Sri Lanka: To Kandy and the Elephant Orphanage – 16th January, 2018

The lake was like glass and the monitor lizard, squirrels and house dog welcomed us to an early breakfast before we said goodbye to our friends and departed for Kandy.   After Colombo there was no motorway and the journey became much slower as we climbed the 500 metres to Kandy on a single lane highway.

The Pinnewala Elephant Orphanage, near Kegalle on the way to Kandy, was originally formed to protect orphaned or abandoned elephants.  This laudable aim has been well accomplished, but as it is now one of Sri Lanka’s most popular attractions, the place has all the accoutrements of mass tourism.  There are  too many tour buses, tour guides, tour groups, clusters of stalls selling hideous ornaments, unwearable hats, plastic windmills and a shop with what must be the largest selection of elephant ephemera on earth – elephant on plates, mugs, ashtrays, hot water bottle covers, placemats, teatowels, T-shirts, clothes with elephants, wooden elephants and for the scatalogically inclined, something called ‘elephant poo paper’.

By the time we had worked out the timing of when the elephants would be where, and how many hundreds of people would be watching the elephants with us, and whether we wanted to watch the elephants going for their daily constitutional or having their lunch or their baths, we realised that we had just missed the chance to do any of these and that we would have to wait a couple of hours or so.  We had lunch to fill in the interval, but during this time so many bells were ringing directing the people ahead of us to the various venues, that we both had developed headaches and decided to leave and investigate one of the other elephant homes along the so-called ‘elephant corridor’.
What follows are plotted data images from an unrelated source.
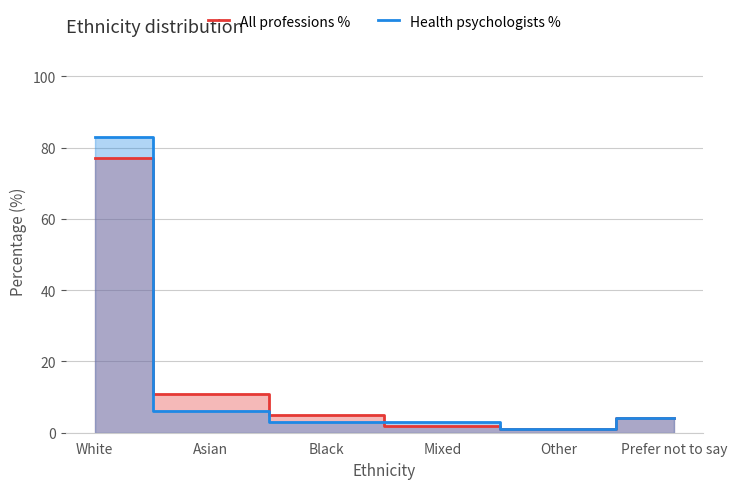

Is it true that Health psychologists % equals 6 at Prefer not to say?

False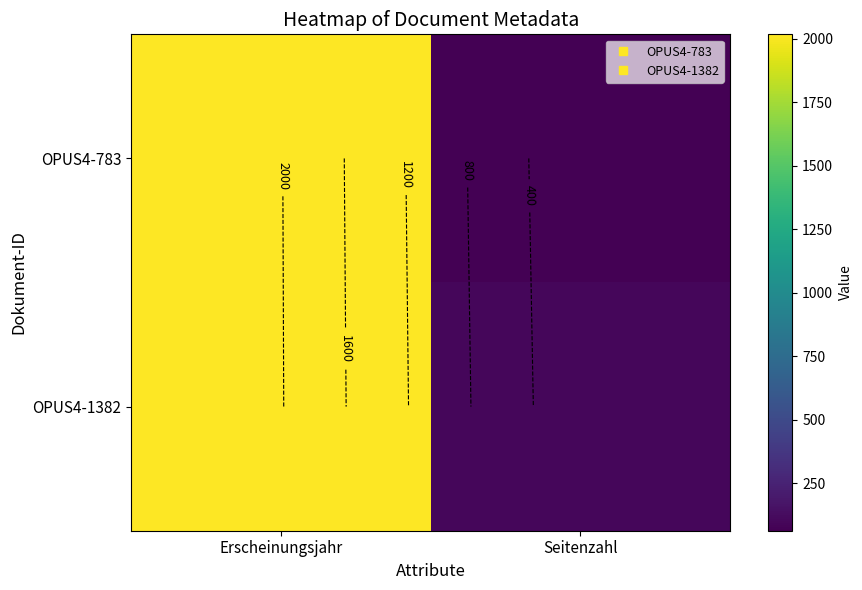

Is it true that OPUS4-1382 equals 98 at Seitenzahl?

True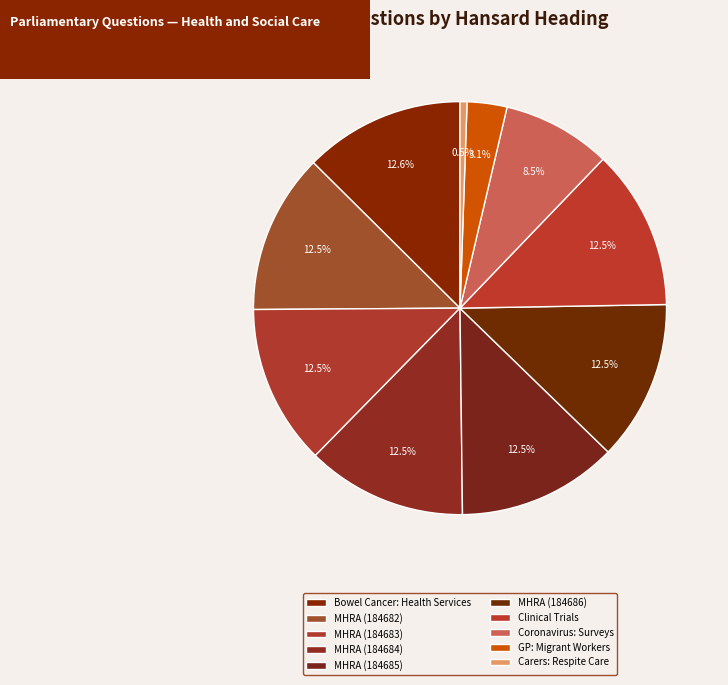

Count the number of slices in the pie.

10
Ten minutes later we were in a small sanctuary for badly treated elephants and were crossing a rustic bridge in a coconut grove, silent but for birds and the mahouts talking to their charges.  We and a few others watched them eat part of their daily ration of palm leaves and saw them being washed, indeed Nick even helped to clean one of them.  There was no hassle from hustlers and no bells, just elephants.